In your copy, each line below is repeated exactly and no image appears.

MATERIAL FOR THE TASK below:

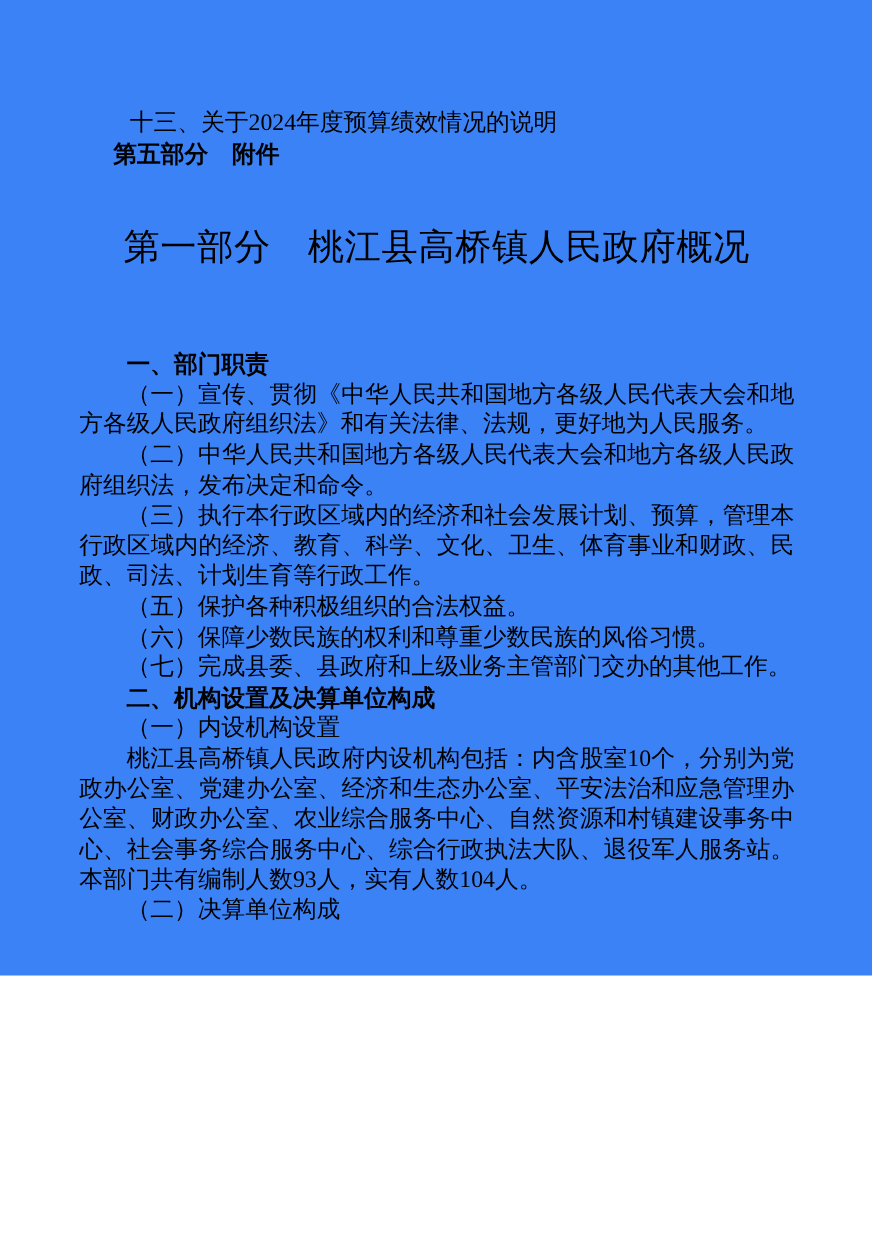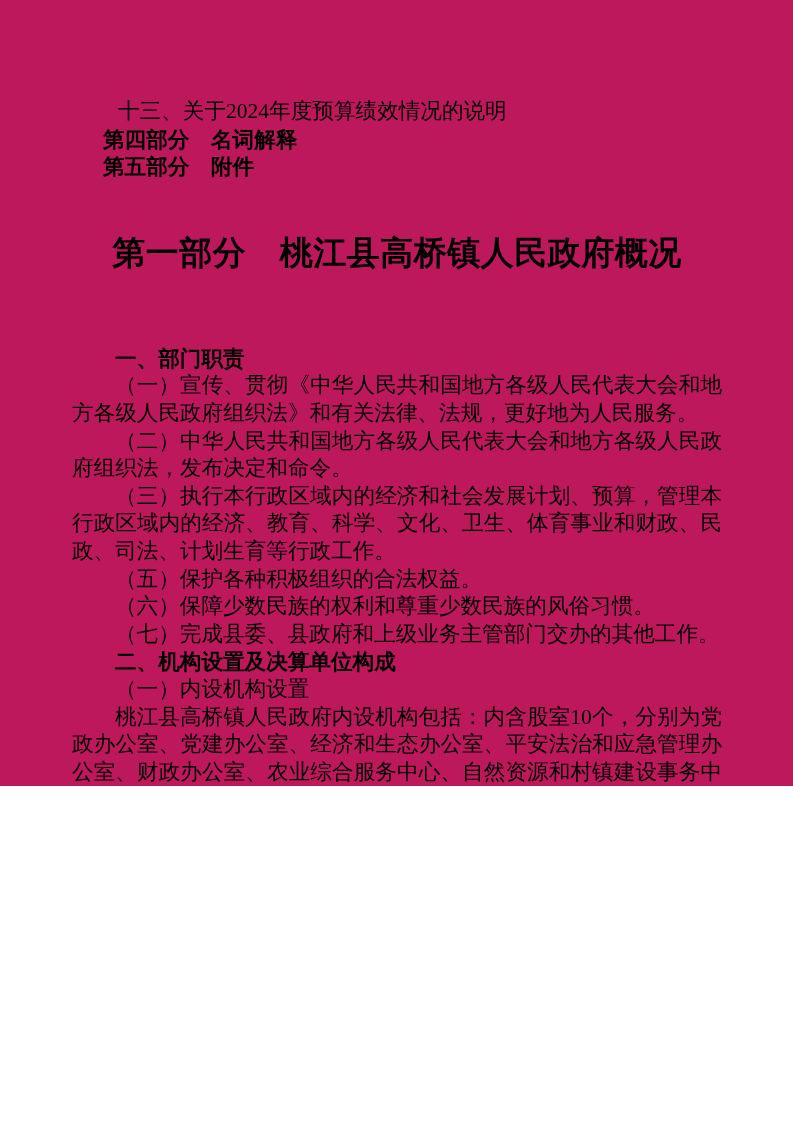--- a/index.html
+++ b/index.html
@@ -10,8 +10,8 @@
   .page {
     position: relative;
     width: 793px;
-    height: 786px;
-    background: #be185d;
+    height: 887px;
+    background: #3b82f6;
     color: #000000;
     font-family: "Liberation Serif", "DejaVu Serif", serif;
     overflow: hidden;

End of MATERIAL FOR THE TASK.

• _RESPONSE FOR THIS EXERCISE_
--- a/index.html
+++ b/index.html
@@ -10,8 +10,8 @@
   .page {
     position: relative;
     width: 793px;
-    height: 786px;
-    background: #be185d;
+    height: 887px;
+    background: #3b82f6;
     color: #000000;
     font-family: "Liberation Serif", "DejaVu Serif", serif;
     overflow: hidden;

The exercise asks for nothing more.